2-1223/3

2-1223/3

Sénat de Belgique

SESSION DE 2002-2003

10 DÉCEMBRE 2002


Projet de loi modifiant les articles 49, alinéa 2, et 52, alinéa 4, de la loi du 8 avril 1965 relative à la protection de la jeunesse


RAPPORT

FAIT AU NOM DE LA COMMISSION DE LA JUSTICE PAR MME TAELMAN


I. PROCÉDURE

Le présent projet de loi, qui est soumis à la procédure obligatoirement bicamérale, a été adopté par la Chambre des représentants le 27 juin 2002, par 85 voix et 31 abstentions, et a été transmis au Sénat le 28 juin 2002.

La commission de la Justice l'a examiné lors de ses réunions des 26 novembre et 10 décembre 2002, en présence du ministre de la Justice.

II. EXPOSÉ INTRODUCTIF DU MINISTRE DE LA JUSTICE

Le ministre insiste pour que ce projet de loi soit adopté, indépendamment de la réforme prévue de la loi relative à la protection de la jeunesse, sur laquelle il n'a pas d'incidence. Outre qu'il a pour seul objet d'apporter une adaptation purement technique à la loi en vigueur, le projet à l'examen doit être adopté d'urgence afin d'assurer la sécurité publique et de garantir la sécurité juridique.

Cette urgence tient au fait qu'il convient d'éviter qu'une interprétation erronée des articles concernés de la loi, interprétation telle qu'il en a déjà été donné par le passé, ait pour effet qu'un juge de la jeunesse ou un juge d'instruction estime ne pas pouvoir prendre de mesure urgente et provisoire à l'égard d'une personne qui est majeure au moment où il est saisi de l'affaire, mais qui était mineure au moment où elle a commis le fait qualifié infraction.

*Données fournies:*
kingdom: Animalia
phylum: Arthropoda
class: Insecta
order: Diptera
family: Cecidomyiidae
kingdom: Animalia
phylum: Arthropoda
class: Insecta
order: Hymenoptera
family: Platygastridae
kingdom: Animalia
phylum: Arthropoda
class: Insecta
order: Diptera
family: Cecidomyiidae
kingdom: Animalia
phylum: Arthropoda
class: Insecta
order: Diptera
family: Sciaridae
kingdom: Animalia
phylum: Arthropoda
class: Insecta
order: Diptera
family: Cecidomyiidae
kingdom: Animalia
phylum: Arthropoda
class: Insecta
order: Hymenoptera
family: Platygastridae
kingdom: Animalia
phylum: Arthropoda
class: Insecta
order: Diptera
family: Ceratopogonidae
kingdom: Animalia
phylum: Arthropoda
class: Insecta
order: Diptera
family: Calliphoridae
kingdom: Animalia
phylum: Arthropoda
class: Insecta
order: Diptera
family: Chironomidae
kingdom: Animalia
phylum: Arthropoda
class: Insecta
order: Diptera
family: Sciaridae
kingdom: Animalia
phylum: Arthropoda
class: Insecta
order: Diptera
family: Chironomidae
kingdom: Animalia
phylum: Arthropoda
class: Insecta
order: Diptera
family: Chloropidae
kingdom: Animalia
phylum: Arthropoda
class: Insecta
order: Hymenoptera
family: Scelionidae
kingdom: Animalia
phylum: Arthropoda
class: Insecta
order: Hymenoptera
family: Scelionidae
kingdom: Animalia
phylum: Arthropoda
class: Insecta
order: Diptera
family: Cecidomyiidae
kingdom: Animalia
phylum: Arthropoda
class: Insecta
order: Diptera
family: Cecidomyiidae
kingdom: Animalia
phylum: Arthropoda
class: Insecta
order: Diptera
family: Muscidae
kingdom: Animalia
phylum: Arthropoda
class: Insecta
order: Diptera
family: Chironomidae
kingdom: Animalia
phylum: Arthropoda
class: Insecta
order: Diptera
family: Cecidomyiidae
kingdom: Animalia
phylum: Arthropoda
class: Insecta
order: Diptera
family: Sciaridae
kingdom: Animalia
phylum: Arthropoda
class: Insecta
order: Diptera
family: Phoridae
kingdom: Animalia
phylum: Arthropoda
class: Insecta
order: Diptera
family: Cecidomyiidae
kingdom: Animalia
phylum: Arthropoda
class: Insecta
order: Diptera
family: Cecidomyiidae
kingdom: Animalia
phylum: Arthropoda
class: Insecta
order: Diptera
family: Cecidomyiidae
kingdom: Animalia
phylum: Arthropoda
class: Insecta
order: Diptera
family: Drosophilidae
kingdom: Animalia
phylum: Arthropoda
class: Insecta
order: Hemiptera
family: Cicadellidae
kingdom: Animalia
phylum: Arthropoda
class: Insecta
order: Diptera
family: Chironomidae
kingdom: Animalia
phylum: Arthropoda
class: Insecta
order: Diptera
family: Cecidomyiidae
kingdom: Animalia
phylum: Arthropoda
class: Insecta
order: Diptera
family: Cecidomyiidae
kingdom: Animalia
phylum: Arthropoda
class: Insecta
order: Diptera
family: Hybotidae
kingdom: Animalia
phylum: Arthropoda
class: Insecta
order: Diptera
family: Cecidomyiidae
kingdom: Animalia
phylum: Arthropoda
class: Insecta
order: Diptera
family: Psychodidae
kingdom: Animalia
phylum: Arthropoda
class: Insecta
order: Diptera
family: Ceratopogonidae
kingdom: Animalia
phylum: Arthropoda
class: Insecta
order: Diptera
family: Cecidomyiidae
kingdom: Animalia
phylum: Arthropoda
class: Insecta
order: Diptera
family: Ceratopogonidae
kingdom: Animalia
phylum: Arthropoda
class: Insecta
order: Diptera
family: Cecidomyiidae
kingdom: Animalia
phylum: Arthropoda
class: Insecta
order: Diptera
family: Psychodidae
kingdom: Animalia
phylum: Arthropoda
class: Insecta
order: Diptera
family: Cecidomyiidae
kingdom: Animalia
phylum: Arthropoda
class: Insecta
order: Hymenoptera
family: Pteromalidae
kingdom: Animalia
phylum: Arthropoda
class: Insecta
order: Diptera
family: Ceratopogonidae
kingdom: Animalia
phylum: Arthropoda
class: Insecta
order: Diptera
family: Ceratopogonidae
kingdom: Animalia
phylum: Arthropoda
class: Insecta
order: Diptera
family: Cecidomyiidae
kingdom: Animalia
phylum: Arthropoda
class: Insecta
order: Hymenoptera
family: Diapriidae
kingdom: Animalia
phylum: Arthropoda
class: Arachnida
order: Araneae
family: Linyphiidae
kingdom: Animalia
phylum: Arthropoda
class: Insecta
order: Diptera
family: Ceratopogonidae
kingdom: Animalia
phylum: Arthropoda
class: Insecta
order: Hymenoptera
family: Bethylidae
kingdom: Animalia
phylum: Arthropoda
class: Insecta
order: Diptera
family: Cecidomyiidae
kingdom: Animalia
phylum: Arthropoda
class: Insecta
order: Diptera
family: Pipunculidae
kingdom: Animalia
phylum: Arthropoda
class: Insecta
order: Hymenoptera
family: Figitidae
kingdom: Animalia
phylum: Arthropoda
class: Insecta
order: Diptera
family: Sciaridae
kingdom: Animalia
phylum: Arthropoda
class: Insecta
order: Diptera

*Consignes:*
[1] Selon le rapport sur la protection de la jeunesse, à quelle date la Chambre des représentants a-t-elle adopté le projet de loi ?
[2] Poursuivez le rapport sur la protection de la jeunesse à partir de sa dernière phrase.
La liste ci-dessus provient d'une source distincte du rapport.

*Réponses:*
[1] Le 27 juin 2002.

[2]
Conformément à l'article 36, 4º, de la loi du 8 avril 1965 relative à la protection de la jeunesse, la procédure devant le tribunal de la jeunesse commence au moment de la réquisition du ministère publique. Dans l'hypothèse où une personne, mineure lorsqu'elle a commis un fait qualifié infraction, a atteint l'âge de la majorité, non pas au cours de la procédure, mais avant le début de celle-ci, la formulation actuelle de l'article 52, alinéa 4, de la loi du 8 avril 1965 ne permet pas au juge de la jeunesse de prendre une mesure provisoire à l'égard de cette personne jusqu'à ce que celle-ci ait atteint l'âge de vingt ans.

En outre, l'article 49, alinéa 1er, tel qu'il est actuellement formulé, ne permet pas au juge d'instruction de prendre une mesure provisoire à l'égard d'un mineur qui comparaît devant lui.

Le projet de loi à l'examen apporte une réponse à ce problème d'interprétation de texte et correspond en tous points à la volonté du législateur et à l'interprétation qu'il a donnée en 1994 de ces dispositions en précisant clairement que des mesures provisoires peuvent également être prises à l'égard des personnes qui se trouvent dans la situation susmentionnée.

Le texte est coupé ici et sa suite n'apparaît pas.